Problem
The expected output is a copy of every line in the records with the string "labels".

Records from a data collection
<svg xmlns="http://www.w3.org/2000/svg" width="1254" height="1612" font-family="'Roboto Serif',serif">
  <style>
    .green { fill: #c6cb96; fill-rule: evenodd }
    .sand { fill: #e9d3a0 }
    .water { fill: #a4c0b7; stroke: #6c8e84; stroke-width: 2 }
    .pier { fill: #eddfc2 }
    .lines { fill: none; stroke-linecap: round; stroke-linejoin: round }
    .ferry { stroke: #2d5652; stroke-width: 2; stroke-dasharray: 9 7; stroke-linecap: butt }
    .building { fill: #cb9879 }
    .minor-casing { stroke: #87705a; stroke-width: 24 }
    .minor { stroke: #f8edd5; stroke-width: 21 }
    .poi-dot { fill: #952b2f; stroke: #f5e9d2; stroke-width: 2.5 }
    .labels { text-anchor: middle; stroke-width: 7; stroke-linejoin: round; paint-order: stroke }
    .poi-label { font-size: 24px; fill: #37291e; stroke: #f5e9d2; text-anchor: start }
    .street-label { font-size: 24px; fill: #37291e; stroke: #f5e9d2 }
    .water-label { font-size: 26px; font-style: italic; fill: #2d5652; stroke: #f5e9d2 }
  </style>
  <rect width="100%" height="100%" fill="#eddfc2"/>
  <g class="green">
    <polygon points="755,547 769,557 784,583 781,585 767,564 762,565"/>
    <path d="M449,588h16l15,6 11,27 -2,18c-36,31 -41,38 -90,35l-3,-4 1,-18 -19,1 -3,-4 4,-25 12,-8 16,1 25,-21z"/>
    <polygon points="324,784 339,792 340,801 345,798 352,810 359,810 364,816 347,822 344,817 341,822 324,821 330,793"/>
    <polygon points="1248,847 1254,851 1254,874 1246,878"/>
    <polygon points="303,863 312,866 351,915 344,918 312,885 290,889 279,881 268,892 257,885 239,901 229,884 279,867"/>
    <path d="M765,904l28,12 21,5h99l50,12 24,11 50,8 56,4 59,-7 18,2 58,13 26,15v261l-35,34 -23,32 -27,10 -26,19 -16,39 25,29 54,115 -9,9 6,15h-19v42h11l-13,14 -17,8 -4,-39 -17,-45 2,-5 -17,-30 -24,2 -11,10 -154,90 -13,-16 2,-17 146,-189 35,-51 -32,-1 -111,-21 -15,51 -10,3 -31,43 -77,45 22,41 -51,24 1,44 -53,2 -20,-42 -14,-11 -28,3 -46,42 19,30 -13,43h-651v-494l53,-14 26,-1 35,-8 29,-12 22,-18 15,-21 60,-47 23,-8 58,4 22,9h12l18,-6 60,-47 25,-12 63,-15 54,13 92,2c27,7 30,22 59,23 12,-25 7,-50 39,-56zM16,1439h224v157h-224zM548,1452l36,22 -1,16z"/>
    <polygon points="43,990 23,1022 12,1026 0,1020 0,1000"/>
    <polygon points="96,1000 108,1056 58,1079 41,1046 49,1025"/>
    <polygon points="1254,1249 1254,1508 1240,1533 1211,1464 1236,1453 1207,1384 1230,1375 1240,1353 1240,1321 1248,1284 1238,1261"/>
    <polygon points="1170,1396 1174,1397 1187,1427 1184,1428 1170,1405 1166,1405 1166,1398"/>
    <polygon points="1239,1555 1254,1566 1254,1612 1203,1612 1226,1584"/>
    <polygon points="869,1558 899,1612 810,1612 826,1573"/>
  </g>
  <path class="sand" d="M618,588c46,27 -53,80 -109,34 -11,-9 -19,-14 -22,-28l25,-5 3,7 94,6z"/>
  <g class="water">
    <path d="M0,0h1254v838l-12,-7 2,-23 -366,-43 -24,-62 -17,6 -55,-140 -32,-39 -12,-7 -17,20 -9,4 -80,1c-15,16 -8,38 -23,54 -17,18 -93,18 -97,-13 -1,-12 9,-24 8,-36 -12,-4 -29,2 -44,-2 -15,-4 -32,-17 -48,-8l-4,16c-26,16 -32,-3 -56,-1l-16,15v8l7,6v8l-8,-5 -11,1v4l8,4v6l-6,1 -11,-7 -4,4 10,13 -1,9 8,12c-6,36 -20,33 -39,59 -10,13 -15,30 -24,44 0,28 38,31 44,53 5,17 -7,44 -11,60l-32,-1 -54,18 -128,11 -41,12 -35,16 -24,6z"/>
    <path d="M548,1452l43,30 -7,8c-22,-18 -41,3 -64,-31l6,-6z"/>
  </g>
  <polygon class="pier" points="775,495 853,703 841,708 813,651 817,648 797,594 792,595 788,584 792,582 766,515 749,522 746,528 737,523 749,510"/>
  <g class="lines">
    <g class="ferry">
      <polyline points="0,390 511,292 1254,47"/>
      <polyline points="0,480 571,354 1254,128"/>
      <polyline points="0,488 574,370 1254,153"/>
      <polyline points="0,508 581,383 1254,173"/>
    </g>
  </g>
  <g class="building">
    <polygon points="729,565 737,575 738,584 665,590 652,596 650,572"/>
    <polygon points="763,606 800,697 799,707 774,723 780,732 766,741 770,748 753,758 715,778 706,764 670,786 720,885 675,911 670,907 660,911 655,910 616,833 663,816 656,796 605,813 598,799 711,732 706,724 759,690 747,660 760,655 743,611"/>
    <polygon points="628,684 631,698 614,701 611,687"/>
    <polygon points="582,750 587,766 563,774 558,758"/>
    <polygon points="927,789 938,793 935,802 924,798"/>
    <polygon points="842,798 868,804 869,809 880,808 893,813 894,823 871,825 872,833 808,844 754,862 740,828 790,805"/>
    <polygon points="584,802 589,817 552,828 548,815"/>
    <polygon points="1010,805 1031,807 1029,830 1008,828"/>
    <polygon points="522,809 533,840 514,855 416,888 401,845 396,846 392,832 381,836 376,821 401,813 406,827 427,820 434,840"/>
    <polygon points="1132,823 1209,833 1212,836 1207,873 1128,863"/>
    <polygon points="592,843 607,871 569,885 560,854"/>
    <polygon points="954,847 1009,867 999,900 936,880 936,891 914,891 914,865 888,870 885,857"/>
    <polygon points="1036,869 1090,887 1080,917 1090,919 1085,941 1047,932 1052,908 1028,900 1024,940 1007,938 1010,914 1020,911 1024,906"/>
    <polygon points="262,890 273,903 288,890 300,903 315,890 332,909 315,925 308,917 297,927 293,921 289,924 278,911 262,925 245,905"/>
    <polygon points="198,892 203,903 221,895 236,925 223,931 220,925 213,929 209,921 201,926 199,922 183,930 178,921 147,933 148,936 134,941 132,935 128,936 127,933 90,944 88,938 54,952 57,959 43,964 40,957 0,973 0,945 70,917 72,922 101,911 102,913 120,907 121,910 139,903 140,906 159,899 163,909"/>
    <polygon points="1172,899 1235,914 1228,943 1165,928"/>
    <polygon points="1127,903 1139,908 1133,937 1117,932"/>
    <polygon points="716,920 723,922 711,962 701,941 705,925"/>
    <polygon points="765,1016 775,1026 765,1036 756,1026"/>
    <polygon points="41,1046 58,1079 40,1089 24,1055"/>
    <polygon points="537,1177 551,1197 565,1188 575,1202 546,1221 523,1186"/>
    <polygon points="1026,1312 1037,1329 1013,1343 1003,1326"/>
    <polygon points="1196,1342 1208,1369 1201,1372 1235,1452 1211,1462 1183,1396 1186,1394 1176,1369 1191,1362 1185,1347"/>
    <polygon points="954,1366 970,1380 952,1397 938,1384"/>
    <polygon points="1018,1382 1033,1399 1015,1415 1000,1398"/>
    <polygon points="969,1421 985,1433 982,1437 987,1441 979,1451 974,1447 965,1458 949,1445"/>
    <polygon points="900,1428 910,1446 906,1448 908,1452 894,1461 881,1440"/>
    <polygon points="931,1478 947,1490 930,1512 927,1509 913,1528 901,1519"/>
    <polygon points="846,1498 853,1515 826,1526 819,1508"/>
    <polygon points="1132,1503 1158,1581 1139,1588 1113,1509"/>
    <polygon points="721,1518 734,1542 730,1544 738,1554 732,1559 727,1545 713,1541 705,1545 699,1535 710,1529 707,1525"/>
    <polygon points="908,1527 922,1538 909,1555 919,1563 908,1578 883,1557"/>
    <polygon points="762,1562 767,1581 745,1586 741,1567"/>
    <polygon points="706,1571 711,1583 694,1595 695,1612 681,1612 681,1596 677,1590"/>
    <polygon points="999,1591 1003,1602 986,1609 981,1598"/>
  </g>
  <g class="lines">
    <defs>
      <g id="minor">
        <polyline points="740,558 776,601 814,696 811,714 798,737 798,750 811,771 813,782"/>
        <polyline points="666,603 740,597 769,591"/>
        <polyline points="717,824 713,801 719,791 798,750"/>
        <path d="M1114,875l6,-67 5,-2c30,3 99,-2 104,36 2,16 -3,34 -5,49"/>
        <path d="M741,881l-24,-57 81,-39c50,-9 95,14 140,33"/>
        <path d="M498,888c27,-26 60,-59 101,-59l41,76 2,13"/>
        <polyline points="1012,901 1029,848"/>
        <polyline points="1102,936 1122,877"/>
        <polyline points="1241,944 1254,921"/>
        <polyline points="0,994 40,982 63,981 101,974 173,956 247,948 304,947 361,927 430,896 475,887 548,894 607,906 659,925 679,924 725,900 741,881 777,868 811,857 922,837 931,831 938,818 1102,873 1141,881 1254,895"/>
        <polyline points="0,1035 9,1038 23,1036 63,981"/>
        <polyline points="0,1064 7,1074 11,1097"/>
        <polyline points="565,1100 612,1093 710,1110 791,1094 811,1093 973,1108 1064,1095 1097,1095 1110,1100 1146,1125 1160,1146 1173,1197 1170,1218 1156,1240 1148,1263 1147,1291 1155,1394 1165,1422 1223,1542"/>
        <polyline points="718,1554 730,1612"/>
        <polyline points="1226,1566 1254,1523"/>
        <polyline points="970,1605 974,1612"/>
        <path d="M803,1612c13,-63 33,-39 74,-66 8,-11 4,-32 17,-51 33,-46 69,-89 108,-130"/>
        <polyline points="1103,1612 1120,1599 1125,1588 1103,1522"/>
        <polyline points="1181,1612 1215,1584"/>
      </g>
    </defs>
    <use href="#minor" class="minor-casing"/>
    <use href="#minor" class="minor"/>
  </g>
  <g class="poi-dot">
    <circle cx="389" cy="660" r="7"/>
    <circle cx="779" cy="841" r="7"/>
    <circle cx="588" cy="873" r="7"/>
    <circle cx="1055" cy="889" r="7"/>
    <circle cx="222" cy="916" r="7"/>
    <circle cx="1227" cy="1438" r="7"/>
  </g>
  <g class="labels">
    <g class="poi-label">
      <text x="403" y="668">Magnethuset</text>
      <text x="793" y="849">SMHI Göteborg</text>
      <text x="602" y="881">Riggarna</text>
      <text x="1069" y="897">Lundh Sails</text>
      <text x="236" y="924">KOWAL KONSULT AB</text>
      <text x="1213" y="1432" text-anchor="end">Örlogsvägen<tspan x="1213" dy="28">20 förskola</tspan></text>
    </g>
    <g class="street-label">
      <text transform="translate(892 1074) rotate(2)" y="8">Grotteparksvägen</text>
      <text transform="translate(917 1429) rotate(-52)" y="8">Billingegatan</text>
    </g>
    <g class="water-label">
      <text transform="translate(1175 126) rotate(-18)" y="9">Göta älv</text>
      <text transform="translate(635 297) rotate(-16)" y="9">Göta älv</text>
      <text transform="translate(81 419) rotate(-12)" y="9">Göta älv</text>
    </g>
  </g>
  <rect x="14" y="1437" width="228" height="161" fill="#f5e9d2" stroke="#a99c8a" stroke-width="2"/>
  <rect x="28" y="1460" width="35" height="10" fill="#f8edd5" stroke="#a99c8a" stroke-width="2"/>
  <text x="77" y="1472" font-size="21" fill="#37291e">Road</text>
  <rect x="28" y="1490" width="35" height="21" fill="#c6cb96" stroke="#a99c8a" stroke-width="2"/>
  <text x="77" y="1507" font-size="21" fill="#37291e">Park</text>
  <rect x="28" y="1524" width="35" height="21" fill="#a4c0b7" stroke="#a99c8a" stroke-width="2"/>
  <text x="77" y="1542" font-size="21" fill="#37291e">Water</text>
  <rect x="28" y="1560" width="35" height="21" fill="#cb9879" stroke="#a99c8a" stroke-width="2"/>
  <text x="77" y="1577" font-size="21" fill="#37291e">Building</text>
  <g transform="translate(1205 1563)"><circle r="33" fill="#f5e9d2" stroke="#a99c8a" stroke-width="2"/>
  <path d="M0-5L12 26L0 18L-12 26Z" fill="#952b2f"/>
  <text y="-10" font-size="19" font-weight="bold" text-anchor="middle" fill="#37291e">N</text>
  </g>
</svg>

Response for this exercise
    .labels { text-anchor: middle; stroke-width: 7; stroke-linejoin: round; paint-order: stroke }
  <g class="labels">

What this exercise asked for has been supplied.